On s’est ensuite posés pour parler de leur jeunesse, de culture geek, de leur rencontre, leurs débuts, et de musique, bien entendu. Dans une interview à lire au bas du freestyle.

“Tu te lèves pour les crasseuses, je me lève pour les croissants”.

Konbini | Yo ! Tout d’abord… quel freestyle.

(rires)

Nusky | Lourd, cool que t’aies aimé.

Quelques questions basiques avant d’enchaîner : quel est votre vrai prénom ? 

Vaati | Moi c’est… Simon.

Nusky | Moi c’est Raphaël, Raph’.

Quand et où êtes vous nés ? 

Nusky | J’suis né le 24 décembre 1994 à Fontenay-aux-motherfucking-Roses

Vaati | Et moi je suis né le 7 juin 1996 à Saint-Germain-en-Laye, dans le 78.

Et vous formez un binôme de rappeur, Nusky, et producteur, Vaati. 

Nusky | C’est ça.

De Zelda The Minish Cap à Big Fish

Pourquoi Nusky & Vaati ? Présentez-vous. 

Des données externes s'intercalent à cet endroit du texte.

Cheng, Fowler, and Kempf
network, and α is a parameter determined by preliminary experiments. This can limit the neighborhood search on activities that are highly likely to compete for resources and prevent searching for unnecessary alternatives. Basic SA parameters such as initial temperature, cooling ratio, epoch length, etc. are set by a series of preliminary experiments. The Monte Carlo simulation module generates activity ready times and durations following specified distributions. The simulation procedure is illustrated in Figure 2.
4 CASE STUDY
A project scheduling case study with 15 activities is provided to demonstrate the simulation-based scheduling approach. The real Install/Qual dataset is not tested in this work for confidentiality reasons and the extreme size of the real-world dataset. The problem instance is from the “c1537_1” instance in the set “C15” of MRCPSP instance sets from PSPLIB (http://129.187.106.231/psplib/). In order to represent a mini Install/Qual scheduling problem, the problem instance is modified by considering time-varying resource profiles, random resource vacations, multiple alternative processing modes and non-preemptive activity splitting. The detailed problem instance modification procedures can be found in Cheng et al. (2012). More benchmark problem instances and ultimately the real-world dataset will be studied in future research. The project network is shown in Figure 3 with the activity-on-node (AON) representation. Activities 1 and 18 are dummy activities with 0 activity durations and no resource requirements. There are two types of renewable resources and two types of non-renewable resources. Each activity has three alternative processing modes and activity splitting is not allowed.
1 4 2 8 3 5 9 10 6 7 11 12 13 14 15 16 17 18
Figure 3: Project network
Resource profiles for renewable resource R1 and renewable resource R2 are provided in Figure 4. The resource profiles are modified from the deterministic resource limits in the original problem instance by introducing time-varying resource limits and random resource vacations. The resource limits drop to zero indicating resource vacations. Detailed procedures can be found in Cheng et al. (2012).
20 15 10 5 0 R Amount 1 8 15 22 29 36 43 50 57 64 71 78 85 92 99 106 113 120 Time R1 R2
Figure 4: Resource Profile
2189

Nusky | Tous mes potes m’appelaient Skin, parce que je suis fin. Et Nusky en est une sorte de verlan.

Vaati | Moi c’est Vaati, et ça vient de Zelda The Minish Cap. C’est le nom du méchant dans ce jeu vidéo-là. Et j’aime beaucoup cet univers alors j’ai choisi ce surnom.

Culture geek, c’est cool. 

Vaati | On est une génération qui a grandi avec Internet. On a vu plein de films assez jeunes aussi, grâce à nos parents qui s’intéressaient beaucoup à la culture. On aime la culture dans toute sa splendeur, et effectivement, ça joue dans la manière qu’on a de faire de la musique.

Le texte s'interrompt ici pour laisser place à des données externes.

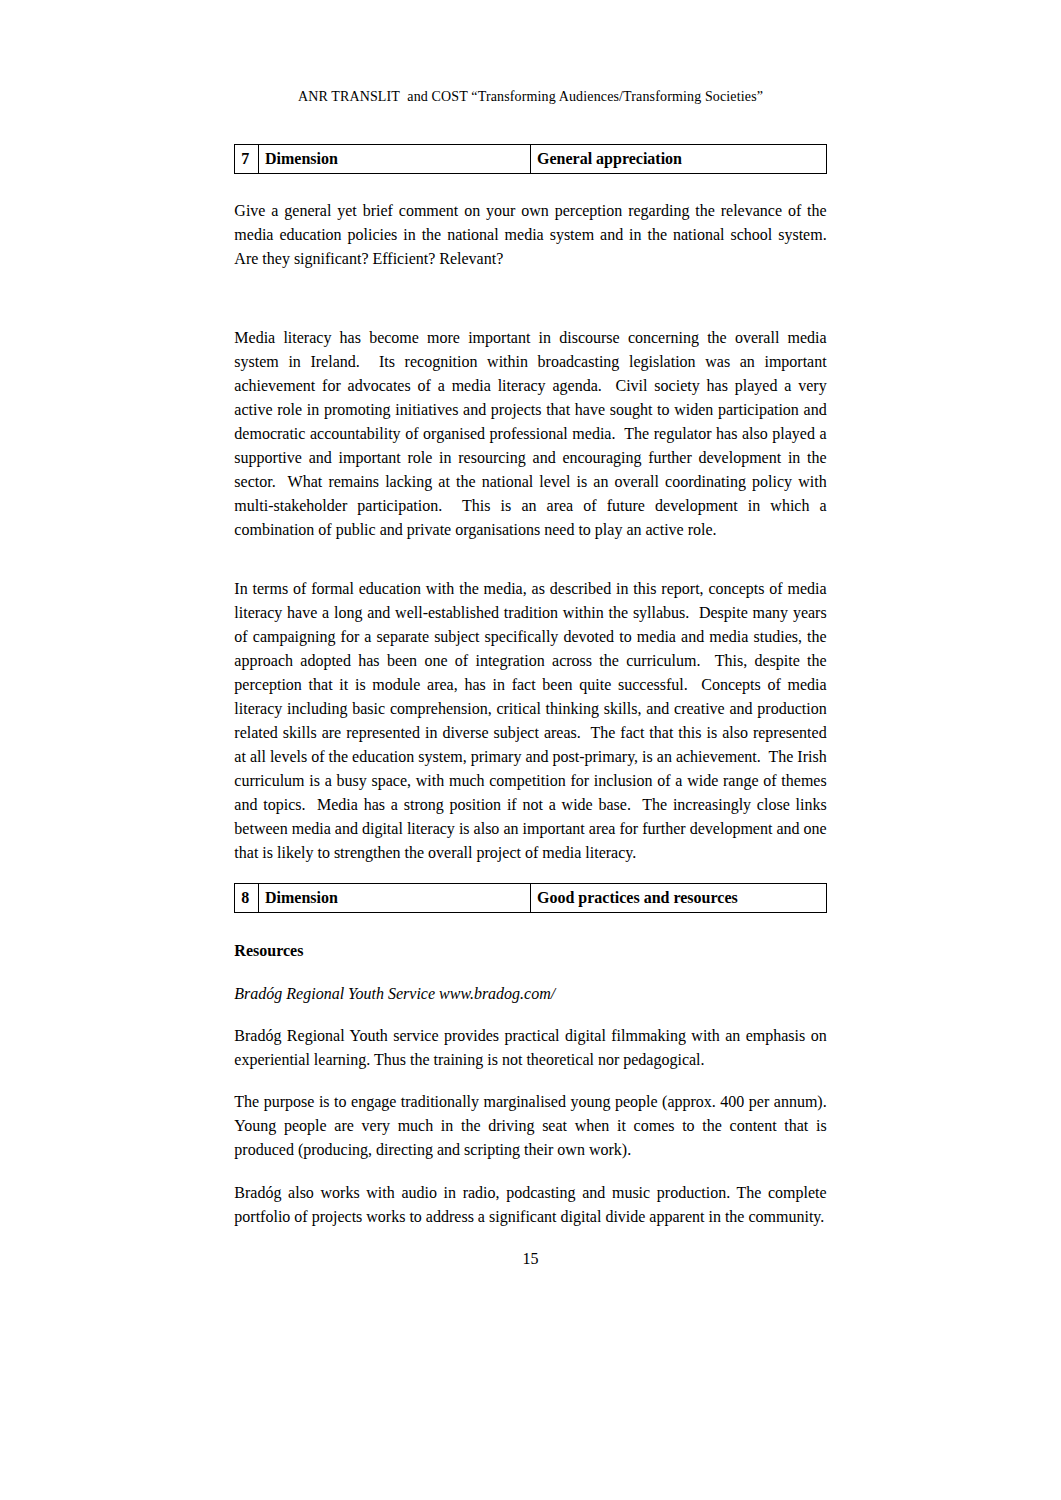ANR TRANSLIT and COST “Transforming Audiences/Transforming Societies”
| 7 | Dimension | General appreciation |
Give a general yet brief comment on your own perception regarding the relevance of the media education policies in the national media system and in the national school system. Are they significant? Efficient? Relevant?
Media literacy has become more important in discourse concerning the overall media system in Ireland. Its recognition within broadcasting legislation was an important achievement for advocates of a media literacy agenda. Civil society has played a very active role in promoting initiatives and projects that have sought to widen participation and democratic accountability of organised professional media. The regulator has also played a supportive and important role in resourcing and encouraging further development in the sector. What remains lacking at the national level is an overall coordinating policy with multi-stakeholder participation. This is an area of future development in which a combination of public and private organisations need to play an active role.
In terms of formal education with the media, as described in this report, concepts of media literacy have a long and well-established tradition within the syllabus. Despite many years of campaigning for a separate subject specifically devoted to media and media studies, the approach adopted has been one of integration across the curriculum. This, despite the perception that it is module area, has in fact been quite successful. Concepts of media literacy including basic comprehension, critical thinking skills, and creative and production related skills are represented in diverse subject areas. The fact that this is also represented at all levels of the education system, primary and post-primary, is an achievement. The Irish curriculum is a busy space, with much competition for inclusion of a wide range of themes and topics. Media has a strong position if not a wide base. The increasingly close links between media and digital literacy is also an important area for further development and one that is likely to strengthen the overall project of media literacy.
| 8 | Dimension | Good practices and resources |
Resources
Bradóg Regional Youth Service www.bradog.com/
Bradóg Regional Youth service provides practical digital filmmaking with an emphasis on experiential learning. Thus the training is not theoretical nor pedagogical.
The purpose is to engage traditionally marginalised young people (approx. 400 per annum). Young people are very much in the driving seat when it comes to the content that is produced (producing, directing and scripting their own work).
Bradóg also works with audio in radio, podcasting and music production. The complete portfolio of projects works to address a significant digital divide apparent in the community.
15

Nusky | J’ai l’impression que la Terre entière a baigné dans Dragon Ball Z, Pokémon, tout ça. Ça nous a marqué jusque dans notre subconscient. C’est cool que la jeune génération ait ces références-là, de la Chine à Corbeil-Essonnes.

“J’ai toujours ressenti le fait d’être un enfant bizarre” – Vaati

Quels films vous caractérisent le plus ?

Nusky | (réfléchit)…

Vaati | J’en ai deux, très mainstream mais bon : Into The Wild et Forrest Gump.

Pourquoi ces deux films ?

Vaati | Parce que j’ai toujours ressenti le fait d’être un enfant bizarre je crois.

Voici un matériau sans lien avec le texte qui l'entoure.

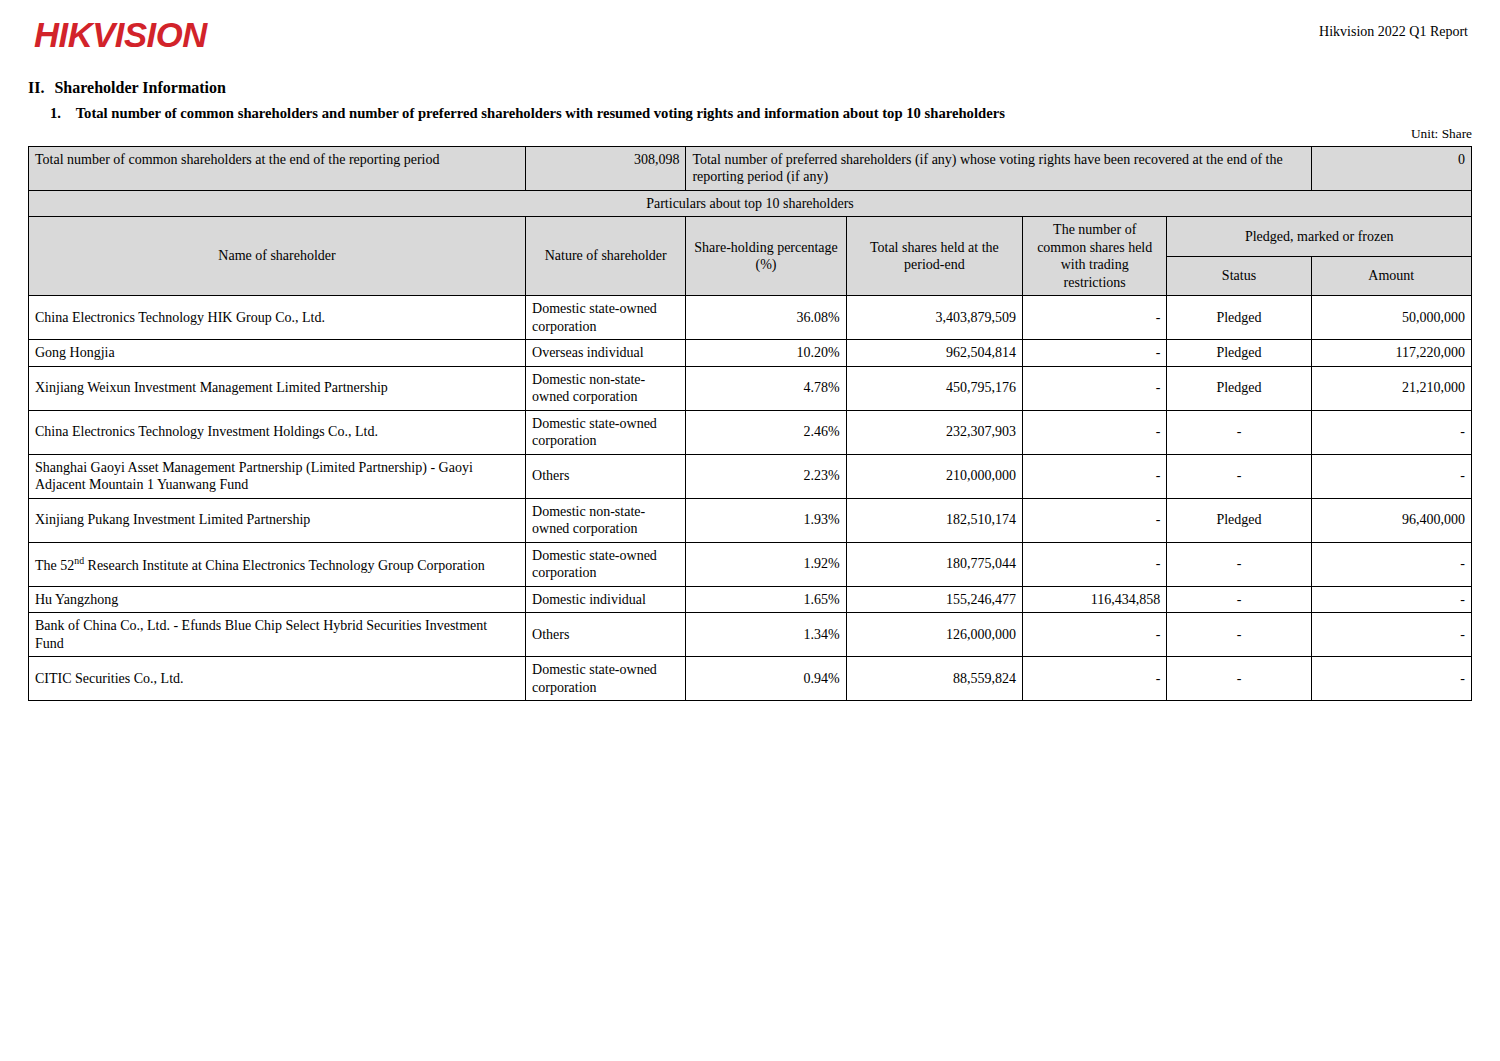HIKVISION
Hikvision 2022 Q1 Report
II. Shareholder Information
1. Total number of common shareholders and number of preferred shareholders with resumed voting rights and information about top 10 shareholders
Unit: Share
| Total number of common shareholders at the end of the reporting period | 308,098 | Total number of preferred shareholders (if any) whose voting rights have been recovered at the end of the reporting period (if any) | 0 |
| Particulars about top 10 shareholders |
| Name of shareholder | Nature of shareholder | Share-holding percentage (%) | Total shares held at the period-end | The number of common shares held with trading restrictions | Pledged, marked or frozen |
| Status | Amount |
| China Electronics Technology HIK Group Co., Ltd. | Domestic state-owned corporation | 36.08% | 3,403,879,509 | - | Pledged | 50,000,000 |
| Gong Hongjia | Overseas individual | 10.20% | 962,504,814 | - | Pledged | 117,220,000 |
| Xinjiang Weixun Investment Management Limited Partnership | Domestic non-state-owned corporation | 4.78% | 450,795,176 | - | Pledged | 21,210,000 |
| China Electronics Technology Investment Holdings Co., Ltd. | Domestic state-owned corporation | 2.46% | 232,307,903 | - | - | - |
| Shanghai Gaoyi Asset Management Partnership (Limited Partnership) - Gaoyi Adjacent Mountain 1 Yuanwang Fund | Others | 2.23% | 210,000,000 | - | - | - |
| Xinjiang Pukang Investment Limited Partnership | Domestic non-state-owned corporation | 1.93% | 182,510,174 | - | Pledged | 96,400,000 |
| The 52 nd Research Institute at China Electronics Technology Group Corporation | Domestic state-owned corporation | 1.92% | 180,775,044 | - | - | - |
| Hu Yangzhong | Domestic individual | 1.65% | 155,246,477 | 116,434,858 | - | - |
| Bank of China Co., Ltd. - Efunds Blue Chip Select Hybrid Securities Investment Fund | Others | 1.34% | 126,000,000 | - | - | - |
| CITIC Securities Co., Ltd. | Domestic state-owned corporation | 0.94% | 88,559,824 | - | - | - |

Du coup la musique devient une sorte de refuge. 

Vaati | Ouais c’est ça, tu te crées ton propre monde.

Et toi Nusky ?

Nusky | Ah moi j’ai du mal à dire… j’suis très fan de thrillers, de trucs un peu dark, mais ça me correspond pas à moi. J’suis vachement plus noir dans mes goûts que dans ma personnalité. J’suis vachement fan du cinéma coréen aussi…

Bon il y a un film qui m’a vraiment marqué, c’est Délivrance. C’est des mecs qui veulent descendre une rivière aux États-Unis, il se passe des trucs absolument immondes et… ils finissent par tous crever.

(rires)

Ah si, ah si voilà ! J’ai trouvé un film : j’suis pas spécialement fan de Tim Burton mais Big Fish c’est un film dans lequel je me reconnais quelque part.

Vaati | Très lourd film.

Quand tout part d’un freestyle

Vous vous êtes rencontrés comment ?

Vaati | On s’est rencontrés en février 2014. Il m’avait envoyé un message sur Facebook après avoir entendu une de mes prods qu’il avait bien aimée. Et de là, on s’est vus en réel pour la première fois, c’était un jour où j’allais en studio enregistrer un freestyle avec plein de rappeurs. On a bu un café puis on y est allés à deux, et finalement Nusky a fini par enregistrer un couplet sur ce fameux freestyle.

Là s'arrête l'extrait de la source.